Could you print all the entries below exactly as they appear, omitting the pictures?

# Supplied material:
——

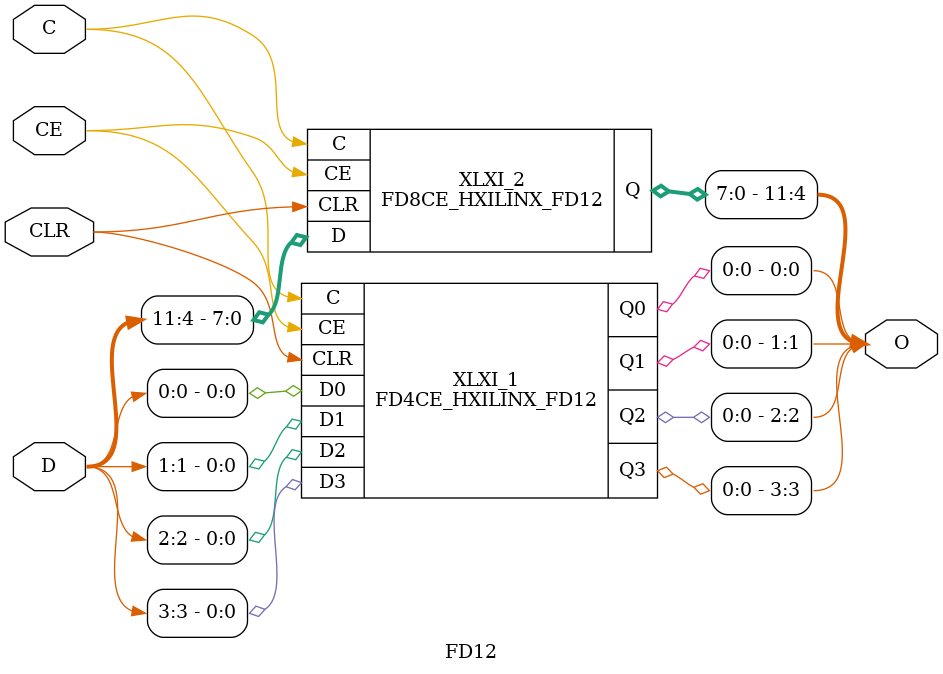
<source format=v>
`timescale 100 ps / 10 ps

module FD8CE_HXILINX_FD12(Q, C, CE, CLR, D);

   
   output [7:0]       Q;

   input 	      C;	
   input 	      CE;	
   input 	      CLR;	
   input  [7:0]       D;
   
   reg    [7:0]       Q;
   
   always @(posedge C or posedge CLR)
     begin
	if (CLR)
	  Q <= 8'b0000_0000;
	else if (CE)
          Q <= D;
     end
   
   
endmodule
`timescale 100 ps / 10 ps

module FD4CE_HXILINX_FD12(Q0, Q1, Q2, Q3, C, CE, CLR, D0, D1, D2, D3);
   
   output             Q0;
   output             Q1;
   output             Q2;
   output             Q3;

   input 	      C;	
   input 	      CE;	
   input 	      CLR;	
   input              D0;
   input              D1;
   input              D2;
   input              D3;
   
   reg                Q0;
   reg                Q1;
   reg                Q2;
   reg                Q3;
   
   always @(posedge C or posedge CLR)
     begin
	if (CLR)
	  {Q3, Q2, Q1, Q0} <= 4'b0000;
	else if (CE)
          {Q3, Q2, Q1, Q0} <= {D3, D2, D1, D0};
     end
   
   
endmodule
`timescale 1ns / 1ps

module FD12(C, 
            CE, 
            CLR, 
            D, 
            O);

    input C;
    input CE;
    input CLR;
    input [11:0] D;
   output [11:0] O;
   
   
   FD4CE_HXILINX_FD12 XLXI_1 (.C(C), 
                              .CE(CE), 
                              .CLR(CLR), 
                              .D0(D[0]), 
                              .D1(D[1]), 
                              .D2(D[2]), 
                              .D3(D[3]), 
                              .Q0(O[0]), 
                              .Q1(O[1]), 
                              .Q2(O[2]), 
                              .Q3(O[3]));
   // synthesis attribute HU_SET of XLXI_1 is "XLXI_1_0"
   FD8CE_HXILINX_FD12 XLXI_2 (.C(C), 
                              .CE(CE), 
                              .CLR(CLR), 
                              .D(D[11:4]), 
                              .Q(O[11:4]));
   // synthesis attribute HU_SET of XLXI_2 is "XLXI_2_1"
endmodule

</source>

——

# Solution for this task:
<source format=v>
`timescale 100 ps / 10 ps

module FD8CE_HXILINX_FD12(Q, C, CE, CLR, D);

   
   output [7:0]       Q;

   input 	      C;	
   input 	      CE;	
   input 	      CLR;	
   input  [7:0]       D;
   
   reg    [7:0]       Q;
   
   always @(posedge C or posedge CLR)
     begin
	if (CLR)
	  Q <= 8'b0000_0000;
	else if (CE)
          Q <= D;
     end
   
   
endmodule
`timescale 100 ps / 10 ps

module FD4CE_HXILINX_FD12(Q0, Q1, Q2, Q3, C, CE, CLR, D0, D1, D2, D3);
   
   output             Q0;
   output             Q1;
   output             Q2;
   output             Q3;

   input 	      C;	
   input 	      CE;	
   input 	      CLR;	
   input              D0;
   input              D1;
   input              D2;
   input              D3;
   
   reg                Q0;
   reg                Q1;
   reg                Q2;
   reg                Q3;
   
   always @(posedge C or posedge CLR)
     begin
	if (CLR)
	  {Q3, Q2, Q1, Q0} <= 4'b0000;
	else if (CE)
          {Q3, Q2, Q1, Q0} <= {D3, D2, D1, D0};
     end
   
   
endmodule
`timescale 1ns / 1ps

module FD12(C, 
            CE, 
            CLR, 
            D, 
            O);

    input C;
    input CE;
    input CLR;
    input [11:0] D;
   output [11:0] O;
   
   
   FD4CE_HXILINX_FD12 XLXI_1 (.C(C), 
                              .CE(CE), 
                              .CLR(CLR), 
                              .D0(D[0]), 
                              .D1(D[1]), 
                              .D2(D[2]), 
                              .D3(D[3]), 
                              .Q0(O[0]), 
                              .Q1(O[1]), 
                              .Q2(O[2]), 
                              .Q3(O[3]));
   // synthesis attribute HU_SET of XLXI_1 is "XLXI_1_0"
   FD8CE_HXILINX_FD12 XLXI_2 (.C(C), 
                              .CE(CE), 
                              .CLR(CLR), 
                              .D(D[11:4]), 
                              .Q(O[11:4]));
   // synthesis attribute HU_SET of XLXI_2 is "XLXI_2_1"
endmodule

</source>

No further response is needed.